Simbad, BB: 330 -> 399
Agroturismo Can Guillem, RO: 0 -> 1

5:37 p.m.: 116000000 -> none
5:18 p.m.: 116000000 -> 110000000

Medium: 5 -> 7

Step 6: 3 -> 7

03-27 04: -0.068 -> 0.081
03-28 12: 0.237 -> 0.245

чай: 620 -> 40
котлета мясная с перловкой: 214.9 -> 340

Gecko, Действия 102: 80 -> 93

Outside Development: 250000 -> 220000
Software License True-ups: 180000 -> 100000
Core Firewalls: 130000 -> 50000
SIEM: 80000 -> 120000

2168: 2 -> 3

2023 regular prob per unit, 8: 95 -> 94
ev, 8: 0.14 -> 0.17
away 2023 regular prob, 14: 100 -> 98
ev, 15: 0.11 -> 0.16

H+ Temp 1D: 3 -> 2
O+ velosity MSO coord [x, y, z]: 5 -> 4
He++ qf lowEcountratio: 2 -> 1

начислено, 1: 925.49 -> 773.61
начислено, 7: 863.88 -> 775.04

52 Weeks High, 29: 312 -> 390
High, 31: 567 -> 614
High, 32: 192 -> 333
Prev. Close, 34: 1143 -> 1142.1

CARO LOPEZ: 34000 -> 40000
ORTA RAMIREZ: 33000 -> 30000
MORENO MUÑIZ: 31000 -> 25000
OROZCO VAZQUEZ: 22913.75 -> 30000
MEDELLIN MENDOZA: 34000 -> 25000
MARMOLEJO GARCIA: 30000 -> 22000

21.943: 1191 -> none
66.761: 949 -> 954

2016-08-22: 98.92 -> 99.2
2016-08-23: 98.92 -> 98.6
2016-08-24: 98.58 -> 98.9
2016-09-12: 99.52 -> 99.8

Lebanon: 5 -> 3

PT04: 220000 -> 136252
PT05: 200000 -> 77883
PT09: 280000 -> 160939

• Work required
What is needed is an exact copy of the lines from the one holding "2016-08-23: 98.92 -> 98.6" through the final line of the material.

• Output for this task
2016-08-23: 98.92 -> 98.6
2016-08-24: 98.58 -> 98.9
2016-09-12: 99.52 -> 99.8

Lebanon: 5 -> 3

PT04: 220000 -> 136252
PT05: 200000 -> 77883
PT09: 280000 -> 160939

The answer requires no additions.